**What is needed**
Can you write out the material below from its first line through the line that contains "family: Lucanidae", including that line, and reproduce each line word for word?

**Records to process**
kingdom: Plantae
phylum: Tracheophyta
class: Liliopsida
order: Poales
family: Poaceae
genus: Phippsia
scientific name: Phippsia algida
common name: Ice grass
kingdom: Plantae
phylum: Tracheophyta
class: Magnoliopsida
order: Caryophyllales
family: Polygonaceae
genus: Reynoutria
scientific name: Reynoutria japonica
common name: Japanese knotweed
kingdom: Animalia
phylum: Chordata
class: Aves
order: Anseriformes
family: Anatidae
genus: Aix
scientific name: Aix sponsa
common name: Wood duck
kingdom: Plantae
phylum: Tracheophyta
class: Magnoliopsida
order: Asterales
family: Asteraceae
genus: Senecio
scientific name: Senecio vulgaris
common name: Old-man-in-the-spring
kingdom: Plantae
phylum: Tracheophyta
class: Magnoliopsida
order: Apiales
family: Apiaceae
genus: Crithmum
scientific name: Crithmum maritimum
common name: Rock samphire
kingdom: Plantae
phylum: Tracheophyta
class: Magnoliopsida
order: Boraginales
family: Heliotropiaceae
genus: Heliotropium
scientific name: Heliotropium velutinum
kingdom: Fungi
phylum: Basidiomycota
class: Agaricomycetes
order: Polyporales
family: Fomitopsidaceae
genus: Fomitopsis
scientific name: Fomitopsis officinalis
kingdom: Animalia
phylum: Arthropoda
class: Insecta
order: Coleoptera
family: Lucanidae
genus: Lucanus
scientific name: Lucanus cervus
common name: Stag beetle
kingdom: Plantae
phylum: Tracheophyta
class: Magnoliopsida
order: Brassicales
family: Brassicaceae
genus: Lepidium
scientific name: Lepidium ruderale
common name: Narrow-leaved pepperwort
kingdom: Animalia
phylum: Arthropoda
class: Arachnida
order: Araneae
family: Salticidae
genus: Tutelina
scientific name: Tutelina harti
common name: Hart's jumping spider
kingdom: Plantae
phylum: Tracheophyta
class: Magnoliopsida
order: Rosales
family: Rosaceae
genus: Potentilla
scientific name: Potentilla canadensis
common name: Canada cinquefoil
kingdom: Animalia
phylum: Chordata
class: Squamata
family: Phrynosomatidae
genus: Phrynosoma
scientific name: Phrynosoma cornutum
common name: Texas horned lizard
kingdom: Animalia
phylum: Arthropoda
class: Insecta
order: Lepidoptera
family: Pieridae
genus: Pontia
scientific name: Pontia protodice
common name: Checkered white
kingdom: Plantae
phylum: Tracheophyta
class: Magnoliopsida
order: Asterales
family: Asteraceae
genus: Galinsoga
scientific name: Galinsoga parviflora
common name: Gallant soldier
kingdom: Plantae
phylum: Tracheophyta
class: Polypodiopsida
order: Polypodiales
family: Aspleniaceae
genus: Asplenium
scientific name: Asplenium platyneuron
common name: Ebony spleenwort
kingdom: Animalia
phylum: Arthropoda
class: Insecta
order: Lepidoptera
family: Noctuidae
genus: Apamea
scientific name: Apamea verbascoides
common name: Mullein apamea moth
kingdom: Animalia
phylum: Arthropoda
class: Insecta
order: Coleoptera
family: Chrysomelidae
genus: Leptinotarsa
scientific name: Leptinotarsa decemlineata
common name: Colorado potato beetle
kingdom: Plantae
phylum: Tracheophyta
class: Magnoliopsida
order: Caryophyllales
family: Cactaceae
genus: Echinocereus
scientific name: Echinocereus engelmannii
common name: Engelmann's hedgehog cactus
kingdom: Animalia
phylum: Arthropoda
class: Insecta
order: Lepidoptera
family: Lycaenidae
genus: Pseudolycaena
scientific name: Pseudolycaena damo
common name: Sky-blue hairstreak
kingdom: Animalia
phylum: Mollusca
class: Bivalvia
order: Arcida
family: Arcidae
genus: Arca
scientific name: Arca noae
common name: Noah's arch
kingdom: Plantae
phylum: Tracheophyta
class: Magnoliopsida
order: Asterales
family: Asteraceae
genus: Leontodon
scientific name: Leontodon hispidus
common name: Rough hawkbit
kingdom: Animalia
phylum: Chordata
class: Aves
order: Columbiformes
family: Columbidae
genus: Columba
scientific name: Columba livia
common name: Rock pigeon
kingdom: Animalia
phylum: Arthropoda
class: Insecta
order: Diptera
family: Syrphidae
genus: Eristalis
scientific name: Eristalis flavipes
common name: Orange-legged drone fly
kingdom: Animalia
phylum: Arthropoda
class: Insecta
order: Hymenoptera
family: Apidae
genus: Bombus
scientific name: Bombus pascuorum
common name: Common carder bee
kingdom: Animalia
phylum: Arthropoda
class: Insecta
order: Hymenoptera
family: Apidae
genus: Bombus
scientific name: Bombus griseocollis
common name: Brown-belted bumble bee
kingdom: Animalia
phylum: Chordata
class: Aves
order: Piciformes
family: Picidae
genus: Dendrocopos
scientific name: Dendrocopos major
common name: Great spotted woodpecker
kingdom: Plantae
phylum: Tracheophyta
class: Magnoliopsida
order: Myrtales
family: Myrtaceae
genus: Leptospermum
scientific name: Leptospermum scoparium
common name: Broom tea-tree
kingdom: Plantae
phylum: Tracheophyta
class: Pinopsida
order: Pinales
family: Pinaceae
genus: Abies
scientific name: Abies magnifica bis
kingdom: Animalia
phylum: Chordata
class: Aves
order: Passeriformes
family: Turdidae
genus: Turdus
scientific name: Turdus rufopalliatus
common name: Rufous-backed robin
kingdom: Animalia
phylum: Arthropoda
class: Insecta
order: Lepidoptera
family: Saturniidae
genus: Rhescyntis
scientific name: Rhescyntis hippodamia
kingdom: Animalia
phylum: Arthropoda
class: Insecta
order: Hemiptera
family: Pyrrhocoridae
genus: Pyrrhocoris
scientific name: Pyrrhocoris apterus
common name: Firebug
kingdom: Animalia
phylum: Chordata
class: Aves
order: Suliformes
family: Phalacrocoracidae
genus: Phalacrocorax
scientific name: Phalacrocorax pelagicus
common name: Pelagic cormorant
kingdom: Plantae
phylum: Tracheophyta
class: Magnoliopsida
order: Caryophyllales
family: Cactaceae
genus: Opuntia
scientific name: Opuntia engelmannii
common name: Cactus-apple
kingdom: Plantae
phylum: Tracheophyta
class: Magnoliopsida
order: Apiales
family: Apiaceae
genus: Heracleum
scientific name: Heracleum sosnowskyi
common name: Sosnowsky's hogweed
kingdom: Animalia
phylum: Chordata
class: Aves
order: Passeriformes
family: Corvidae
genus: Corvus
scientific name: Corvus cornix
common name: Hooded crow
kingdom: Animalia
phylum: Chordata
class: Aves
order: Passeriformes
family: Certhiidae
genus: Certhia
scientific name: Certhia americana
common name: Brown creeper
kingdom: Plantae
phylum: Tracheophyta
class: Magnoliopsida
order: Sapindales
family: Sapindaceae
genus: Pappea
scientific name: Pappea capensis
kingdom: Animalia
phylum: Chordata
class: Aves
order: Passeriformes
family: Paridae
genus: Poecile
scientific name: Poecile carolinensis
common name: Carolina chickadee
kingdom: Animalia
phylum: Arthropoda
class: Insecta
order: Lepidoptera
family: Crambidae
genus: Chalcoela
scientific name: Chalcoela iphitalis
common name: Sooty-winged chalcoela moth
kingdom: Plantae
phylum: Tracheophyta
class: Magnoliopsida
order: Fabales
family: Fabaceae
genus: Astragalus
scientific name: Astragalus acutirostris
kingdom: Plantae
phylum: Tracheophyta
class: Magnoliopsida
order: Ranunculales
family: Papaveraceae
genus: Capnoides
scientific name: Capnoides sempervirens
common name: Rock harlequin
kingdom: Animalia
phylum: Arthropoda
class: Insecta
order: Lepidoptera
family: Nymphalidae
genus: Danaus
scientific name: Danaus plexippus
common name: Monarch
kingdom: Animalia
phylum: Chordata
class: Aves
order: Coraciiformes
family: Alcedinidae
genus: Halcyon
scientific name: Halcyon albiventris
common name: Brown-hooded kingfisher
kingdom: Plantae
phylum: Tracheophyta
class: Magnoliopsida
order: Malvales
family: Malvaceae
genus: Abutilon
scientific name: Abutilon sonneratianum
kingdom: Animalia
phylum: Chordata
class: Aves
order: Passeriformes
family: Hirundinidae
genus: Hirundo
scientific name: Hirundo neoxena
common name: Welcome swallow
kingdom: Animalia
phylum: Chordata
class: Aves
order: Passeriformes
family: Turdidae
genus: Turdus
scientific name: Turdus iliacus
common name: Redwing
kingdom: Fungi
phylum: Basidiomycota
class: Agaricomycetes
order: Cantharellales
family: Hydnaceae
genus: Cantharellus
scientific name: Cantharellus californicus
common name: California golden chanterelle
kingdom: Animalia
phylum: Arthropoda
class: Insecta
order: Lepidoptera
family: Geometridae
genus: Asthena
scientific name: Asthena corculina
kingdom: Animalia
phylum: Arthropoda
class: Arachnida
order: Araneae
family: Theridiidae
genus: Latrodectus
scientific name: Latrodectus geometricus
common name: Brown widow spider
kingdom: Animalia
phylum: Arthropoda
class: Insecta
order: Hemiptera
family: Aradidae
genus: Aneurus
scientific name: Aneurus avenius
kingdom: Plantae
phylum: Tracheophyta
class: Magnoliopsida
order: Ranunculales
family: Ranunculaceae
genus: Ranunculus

**Answer to the problem**
kingdom: Plantae
phylum: Tracheophyta
class: Liliopsida
order: Poales
family: Poaceae
genus: Phippsia
scientific name: Phippsia algida
common name: Ice grass
kingdom: Plantae
phylum: Tracheophyta
class: Magnoliopsida
order: Caryophyllales
family: Polygonaceae
genus: Reynoutria
scientific name: Reynoutria japonica
common name: Japanese knotweed
kingdom: Animalia
phylum: Chordata
class: Aves
order: Anseriformes
family: Anatidae
genus: Aix
scientific name: Aix sponsa
common name: Wood duck
kingdom: Plantae
phylum: Tracheophyta
class: Magnoliopsida
order: Asterales
family: Asteraceae
genus: Senecio
scientific name: Senecio vulgaris
common name: Old-man-in-the-spring
kingdom: Plantae
phylum: Tracheophyta
class: Magnoliopsida
order: Apiales
family: Apiaceae
genus: Crithmum
scientific name: Crithmum maritimum
common name: Rock samphire
kingdom: Plantae
phylum: Tracheophyta
class: Magnoliopsida
order: Boraginales
family: Heliotropiaceae
genus: Heliotropium
scientific name: Heliotropium velutinum
kingdom: Fungi
phylum: Basidiomycota
class: Agaricomycetes
order: Polyporales
family: Fomitopsidaceae
genus: Fomitopsis
scientific name: Fomitopsis officinalis
kingdom: Animalia
phylum: Arthropoda
class: Insecta
order: Coleoptera
family: Lucanidae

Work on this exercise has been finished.